### What you should do
Reproduce the material below word for word, from its first line through the line containing "VULNERABILIDADES GRAVES EN LAS VPN QUE", including that line.

### The data

━━━━━━━━━━━━━━━━━━━━

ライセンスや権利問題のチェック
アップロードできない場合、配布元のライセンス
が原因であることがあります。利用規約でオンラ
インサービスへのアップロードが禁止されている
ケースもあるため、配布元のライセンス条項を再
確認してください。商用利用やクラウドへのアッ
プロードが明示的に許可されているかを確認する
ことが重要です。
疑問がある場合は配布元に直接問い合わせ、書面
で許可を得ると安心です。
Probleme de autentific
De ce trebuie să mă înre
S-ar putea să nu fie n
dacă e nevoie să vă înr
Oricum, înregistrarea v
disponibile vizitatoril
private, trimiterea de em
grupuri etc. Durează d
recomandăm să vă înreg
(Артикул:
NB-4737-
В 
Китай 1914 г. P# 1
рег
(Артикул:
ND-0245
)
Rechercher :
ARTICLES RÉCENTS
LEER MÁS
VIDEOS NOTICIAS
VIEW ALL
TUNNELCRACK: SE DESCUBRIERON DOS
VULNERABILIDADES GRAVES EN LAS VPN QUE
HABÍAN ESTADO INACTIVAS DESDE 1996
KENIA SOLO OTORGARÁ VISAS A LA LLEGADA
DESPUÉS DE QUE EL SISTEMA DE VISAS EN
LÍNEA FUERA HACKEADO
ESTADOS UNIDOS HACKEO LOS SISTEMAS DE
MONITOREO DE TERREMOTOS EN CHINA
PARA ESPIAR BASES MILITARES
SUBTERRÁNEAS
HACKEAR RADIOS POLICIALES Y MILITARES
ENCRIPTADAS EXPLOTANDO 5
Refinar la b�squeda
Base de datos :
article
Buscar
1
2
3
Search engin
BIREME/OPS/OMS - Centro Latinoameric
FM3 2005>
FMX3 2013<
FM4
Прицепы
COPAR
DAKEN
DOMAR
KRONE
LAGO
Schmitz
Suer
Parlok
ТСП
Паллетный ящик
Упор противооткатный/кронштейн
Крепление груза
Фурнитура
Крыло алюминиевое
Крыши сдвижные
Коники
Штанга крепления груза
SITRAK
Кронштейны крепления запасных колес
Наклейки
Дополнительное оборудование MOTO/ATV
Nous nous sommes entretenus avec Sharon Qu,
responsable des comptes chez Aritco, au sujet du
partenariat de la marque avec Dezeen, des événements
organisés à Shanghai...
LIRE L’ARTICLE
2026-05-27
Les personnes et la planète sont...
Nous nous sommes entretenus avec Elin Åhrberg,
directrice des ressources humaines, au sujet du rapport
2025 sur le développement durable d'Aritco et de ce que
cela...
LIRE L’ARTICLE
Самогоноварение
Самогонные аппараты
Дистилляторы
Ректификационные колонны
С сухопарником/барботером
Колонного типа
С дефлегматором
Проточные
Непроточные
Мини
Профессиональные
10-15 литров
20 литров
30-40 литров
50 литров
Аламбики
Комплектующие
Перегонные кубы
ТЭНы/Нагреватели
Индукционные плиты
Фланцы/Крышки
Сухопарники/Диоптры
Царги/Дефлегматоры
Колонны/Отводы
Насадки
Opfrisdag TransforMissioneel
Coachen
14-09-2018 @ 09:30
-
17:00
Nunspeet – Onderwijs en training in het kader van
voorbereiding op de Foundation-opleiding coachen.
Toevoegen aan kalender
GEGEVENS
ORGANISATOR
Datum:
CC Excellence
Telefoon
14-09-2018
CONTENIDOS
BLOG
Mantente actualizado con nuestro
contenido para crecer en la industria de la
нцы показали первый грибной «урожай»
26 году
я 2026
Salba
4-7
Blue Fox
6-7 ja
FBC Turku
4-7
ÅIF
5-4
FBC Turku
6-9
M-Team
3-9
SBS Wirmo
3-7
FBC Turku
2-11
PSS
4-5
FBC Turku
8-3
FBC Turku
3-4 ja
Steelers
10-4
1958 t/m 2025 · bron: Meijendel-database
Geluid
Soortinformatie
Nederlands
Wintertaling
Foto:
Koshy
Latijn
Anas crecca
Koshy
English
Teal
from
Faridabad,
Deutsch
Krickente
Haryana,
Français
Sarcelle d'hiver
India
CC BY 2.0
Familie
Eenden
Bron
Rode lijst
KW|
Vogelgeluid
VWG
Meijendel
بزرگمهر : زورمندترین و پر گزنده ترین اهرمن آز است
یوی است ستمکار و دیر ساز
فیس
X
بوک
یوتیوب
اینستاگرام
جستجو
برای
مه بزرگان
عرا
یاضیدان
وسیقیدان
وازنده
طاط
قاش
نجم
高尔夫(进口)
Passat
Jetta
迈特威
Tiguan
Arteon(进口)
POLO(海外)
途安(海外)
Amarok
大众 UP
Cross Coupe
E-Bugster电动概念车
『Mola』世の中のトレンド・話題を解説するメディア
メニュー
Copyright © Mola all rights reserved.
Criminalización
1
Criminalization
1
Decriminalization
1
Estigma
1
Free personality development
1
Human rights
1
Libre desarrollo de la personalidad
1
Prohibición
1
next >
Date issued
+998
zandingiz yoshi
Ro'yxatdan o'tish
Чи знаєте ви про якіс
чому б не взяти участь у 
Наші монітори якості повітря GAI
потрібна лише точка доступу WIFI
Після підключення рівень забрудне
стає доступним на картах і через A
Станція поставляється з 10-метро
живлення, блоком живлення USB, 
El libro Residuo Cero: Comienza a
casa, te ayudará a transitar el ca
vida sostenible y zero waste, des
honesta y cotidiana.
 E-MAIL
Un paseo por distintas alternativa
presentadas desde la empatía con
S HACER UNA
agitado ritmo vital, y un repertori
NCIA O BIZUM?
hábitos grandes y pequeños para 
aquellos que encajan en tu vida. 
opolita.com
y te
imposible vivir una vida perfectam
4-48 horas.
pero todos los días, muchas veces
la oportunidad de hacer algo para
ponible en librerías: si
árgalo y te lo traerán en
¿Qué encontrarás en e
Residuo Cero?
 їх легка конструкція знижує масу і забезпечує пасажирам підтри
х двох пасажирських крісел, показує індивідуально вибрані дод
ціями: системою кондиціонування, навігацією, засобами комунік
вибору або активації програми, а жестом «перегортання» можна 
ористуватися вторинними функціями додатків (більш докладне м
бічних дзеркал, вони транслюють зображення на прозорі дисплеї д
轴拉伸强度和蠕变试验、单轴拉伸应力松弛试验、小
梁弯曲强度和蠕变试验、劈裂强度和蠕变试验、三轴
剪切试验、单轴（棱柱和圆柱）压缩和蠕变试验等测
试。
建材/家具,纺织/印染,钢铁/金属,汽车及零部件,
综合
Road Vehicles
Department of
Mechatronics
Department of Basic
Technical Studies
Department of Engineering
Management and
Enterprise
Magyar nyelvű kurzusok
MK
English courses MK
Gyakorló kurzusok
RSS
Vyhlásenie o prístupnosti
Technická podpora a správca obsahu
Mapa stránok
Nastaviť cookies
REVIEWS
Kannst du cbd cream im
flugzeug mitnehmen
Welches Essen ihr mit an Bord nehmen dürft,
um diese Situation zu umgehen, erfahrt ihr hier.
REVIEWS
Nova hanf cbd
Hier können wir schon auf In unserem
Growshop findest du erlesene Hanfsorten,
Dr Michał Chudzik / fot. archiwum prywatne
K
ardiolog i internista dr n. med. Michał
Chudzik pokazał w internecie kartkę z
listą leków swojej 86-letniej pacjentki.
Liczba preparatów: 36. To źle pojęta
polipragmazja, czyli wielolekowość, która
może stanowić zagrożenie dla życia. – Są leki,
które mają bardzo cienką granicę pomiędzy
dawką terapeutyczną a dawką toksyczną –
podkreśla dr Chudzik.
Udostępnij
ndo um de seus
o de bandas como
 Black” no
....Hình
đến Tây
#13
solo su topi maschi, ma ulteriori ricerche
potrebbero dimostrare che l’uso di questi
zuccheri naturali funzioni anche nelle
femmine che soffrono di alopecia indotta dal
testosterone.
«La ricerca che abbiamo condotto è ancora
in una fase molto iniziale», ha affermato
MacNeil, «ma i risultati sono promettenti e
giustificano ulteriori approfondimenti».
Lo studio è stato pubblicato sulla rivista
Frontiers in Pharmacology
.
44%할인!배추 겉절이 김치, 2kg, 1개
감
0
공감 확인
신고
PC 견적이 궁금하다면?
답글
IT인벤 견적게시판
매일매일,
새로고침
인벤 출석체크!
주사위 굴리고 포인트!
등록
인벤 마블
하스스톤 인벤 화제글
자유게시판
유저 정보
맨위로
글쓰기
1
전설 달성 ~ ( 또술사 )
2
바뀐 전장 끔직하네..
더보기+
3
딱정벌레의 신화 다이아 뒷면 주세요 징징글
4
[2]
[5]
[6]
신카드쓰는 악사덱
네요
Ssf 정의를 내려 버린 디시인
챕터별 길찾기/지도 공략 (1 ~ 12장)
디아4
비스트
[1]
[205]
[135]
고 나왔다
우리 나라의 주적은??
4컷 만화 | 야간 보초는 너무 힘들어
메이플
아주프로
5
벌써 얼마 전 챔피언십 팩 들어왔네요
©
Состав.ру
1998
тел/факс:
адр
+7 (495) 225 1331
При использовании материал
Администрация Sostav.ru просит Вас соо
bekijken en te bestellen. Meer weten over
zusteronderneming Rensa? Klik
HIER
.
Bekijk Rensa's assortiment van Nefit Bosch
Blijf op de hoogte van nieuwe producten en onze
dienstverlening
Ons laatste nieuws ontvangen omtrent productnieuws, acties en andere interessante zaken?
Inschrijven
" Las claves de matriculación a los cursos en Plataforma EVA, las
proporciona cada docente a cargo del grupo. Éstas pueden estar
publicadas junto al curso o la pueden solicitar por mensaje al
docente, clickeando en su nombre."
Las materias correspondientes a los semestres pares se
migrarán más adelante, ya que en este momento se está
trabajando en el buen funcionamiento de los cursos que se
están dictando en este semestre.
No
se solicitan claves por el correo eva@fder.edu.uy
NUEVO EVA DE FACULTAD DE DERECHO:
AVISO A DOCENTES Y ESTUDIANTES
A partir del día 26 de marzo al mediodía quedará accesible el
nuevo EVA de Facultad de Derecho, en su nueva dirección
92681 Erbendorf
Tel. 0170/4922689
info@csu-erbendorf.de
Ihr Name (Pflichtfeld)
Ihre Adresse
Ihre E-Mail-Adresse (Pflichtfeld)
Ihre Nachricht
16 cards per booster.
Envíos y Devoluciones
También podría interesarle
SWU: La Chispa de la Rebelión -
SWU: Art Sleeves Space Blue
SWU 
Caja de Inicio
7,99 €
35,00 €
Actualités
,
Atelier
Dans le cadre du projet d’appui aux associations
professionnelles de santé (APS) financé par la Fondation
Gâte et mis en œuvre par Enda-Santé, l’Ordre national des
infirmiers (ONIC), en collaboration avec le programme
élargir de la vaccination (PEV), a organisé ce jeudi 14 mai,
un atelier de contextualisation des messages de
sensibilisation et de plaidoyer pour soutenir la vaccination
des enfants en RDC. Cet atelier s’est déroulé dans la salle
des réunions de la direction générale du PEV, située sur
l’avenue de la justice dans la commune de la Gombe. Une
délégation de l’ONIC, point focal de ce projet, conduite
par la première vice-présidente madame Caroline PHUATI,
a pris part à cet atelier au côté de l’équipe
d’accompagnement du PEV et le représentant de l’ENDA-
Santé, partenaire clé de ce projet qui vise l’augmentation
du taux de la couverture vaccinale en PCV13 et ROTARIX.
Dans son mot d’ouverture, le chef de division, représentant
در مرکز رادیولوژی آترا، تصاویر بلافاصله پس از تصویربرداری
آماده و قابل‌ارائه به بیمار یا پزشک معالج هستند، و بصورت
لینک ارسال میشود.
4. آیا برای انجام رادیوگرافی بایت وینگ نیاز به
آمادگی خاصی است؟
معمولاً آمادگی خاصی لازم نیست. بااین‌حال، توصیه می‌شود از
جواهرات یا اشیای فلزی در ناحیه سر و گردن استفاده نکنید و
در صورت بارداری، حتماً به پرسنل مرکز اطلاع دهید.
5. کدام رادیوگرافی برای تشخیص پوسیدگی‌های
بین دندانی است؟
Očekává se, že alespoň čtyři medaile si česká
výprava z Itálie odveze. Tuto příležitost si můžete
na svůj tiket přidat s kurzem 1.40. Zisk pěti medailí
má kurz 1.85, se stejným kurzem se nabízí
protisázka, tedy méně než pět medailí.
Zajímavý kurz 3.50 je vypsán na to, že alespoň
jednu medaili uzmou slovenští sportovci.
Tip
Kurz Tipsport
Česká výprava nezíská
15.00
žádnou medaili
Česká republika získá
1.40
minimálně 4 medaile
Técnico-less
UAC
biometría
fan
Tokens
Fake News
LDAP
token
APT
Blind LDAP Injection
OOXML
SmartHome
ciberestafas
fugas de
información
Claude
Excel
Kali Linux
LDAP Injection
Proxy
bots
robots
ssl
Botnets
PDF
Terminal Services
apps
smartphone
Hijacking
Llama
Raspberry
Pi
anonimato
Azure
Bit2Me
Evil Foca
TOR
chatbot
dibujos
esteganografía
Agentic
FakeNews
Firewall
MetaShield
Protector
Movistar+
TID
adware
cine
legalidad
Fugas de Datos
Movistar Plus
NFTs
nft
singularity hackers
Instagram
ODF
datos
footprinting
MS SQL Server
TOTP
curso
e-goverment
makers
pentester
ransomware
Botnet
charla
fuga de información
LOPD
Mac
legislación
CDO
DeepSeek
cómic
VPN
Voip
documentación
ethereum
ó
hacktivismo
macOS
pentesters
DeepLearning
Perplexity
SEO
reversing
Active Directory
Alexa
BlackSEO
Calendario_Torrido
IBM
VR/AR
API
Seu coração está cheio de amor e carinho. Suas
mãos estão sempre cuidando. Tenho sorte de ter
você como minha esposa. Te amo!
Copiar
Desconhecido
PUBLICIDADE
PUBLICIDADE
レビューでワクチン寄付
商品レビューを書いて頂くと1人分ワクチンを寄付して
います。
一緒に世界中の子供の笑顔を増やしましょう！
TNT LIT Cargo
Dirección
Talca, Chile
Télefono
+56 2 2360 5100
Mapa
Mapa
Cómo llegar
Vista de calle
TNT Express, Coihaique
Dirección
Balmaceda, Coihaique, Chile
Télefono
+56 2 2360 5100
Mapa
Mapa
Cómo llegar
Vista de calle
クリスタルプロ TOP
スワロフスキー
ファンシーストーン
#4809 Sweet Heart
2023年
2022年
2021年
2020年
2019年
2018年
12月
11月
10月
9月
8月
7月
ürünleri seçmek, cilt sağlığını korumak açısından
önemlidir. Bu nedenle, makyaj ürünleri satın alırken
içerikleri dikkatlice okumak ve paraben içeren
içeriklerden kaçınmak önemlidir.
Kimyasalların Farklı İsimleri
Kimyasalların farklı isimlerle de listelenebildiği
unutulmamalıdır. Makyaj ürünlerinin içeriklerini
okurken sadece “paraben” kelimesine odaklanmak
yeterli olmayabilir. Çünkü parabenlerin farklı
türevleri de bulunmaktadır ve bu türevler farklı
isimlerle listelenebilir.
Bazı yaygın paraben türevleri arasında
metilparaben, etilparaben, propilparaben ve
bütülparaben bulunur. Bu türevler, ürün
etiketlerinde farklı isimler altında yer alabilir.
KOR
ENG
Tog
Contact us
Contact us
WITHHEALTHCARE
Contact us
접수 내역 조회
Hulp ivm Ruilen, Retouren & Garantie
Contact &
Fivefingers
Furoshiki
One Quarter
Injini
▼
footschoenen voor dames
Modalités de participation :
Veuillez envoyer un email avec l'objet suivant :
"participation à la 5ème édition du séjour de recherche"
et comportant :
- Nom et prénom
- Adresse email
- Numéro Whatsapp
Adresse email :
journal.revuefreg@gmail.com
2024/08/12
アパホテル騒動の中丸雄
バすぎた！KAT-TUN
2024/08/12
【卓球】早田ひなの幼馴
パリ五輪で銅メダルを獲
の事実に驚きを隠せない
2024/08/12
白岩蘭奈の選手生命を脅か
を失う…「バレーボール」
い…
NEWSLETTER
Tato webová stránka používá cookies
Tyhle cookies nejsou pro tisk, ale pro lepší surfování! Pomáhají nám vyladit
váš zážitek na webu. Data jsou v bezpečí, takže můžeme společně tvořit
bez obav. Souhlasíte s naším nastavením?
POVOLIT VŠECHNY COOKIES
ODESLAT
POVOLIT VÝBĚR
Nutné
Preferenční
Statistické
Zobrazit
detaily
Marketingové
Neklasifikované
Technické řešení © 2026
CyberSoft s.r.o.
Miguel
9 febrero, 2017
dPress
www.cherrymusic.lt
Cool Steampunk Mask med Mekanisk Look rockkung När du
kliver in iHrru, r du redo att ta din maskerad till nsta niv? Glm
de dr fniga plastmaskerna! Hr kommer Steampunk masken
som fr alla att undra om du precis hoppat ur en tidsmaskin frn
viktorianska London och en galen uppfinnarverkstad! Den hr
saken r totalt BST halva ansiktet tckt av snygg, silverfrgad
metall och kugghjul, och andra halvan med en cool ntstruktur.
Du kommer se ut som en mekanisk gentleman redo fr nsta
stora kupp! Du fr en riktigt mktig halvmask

━━━━━━━━━━━━━━━━━━━━

### Answer below
ライセンスや権利問題のチェック
アップロードできない場合、配布元のライセンス
が原因であることがあります。利用規約でオンラ
インサービスへのアップロードが禁止されている
ケースもあるため、配布元のライセンス条項を再
確認してください。商用利用やクラウドへのアッ
プロードが明示的に許可されているかを確認する
ことが重要です。
疑問がある場合は配布元に直接問い合わせ、書面
で許可を得ると安心です。
Probleme de autentific
De ce trebuie să mă înre
S-ar putea să nu fie n
dacă e nevoie să vă înr
Oricum, înregistrarea v
disponibile vizitatoril
private, trimiterea de em
grupuri etc. Durează d
recomandăm să vă înreg
(Артикул:
NB-4737-
В 
Китай 1914 г. P# 1
рег
(Артикул:
ND-0245
)
Rechercher :
ARTICLES RÉCENTS
LEER MÁS
VIDEOS NOTICIAS
VIEW ALL
TUNNELCRACK: SE DESCUBRIERON DOS
VULNERABILIDADES GRAVES EN LAS VPN QUE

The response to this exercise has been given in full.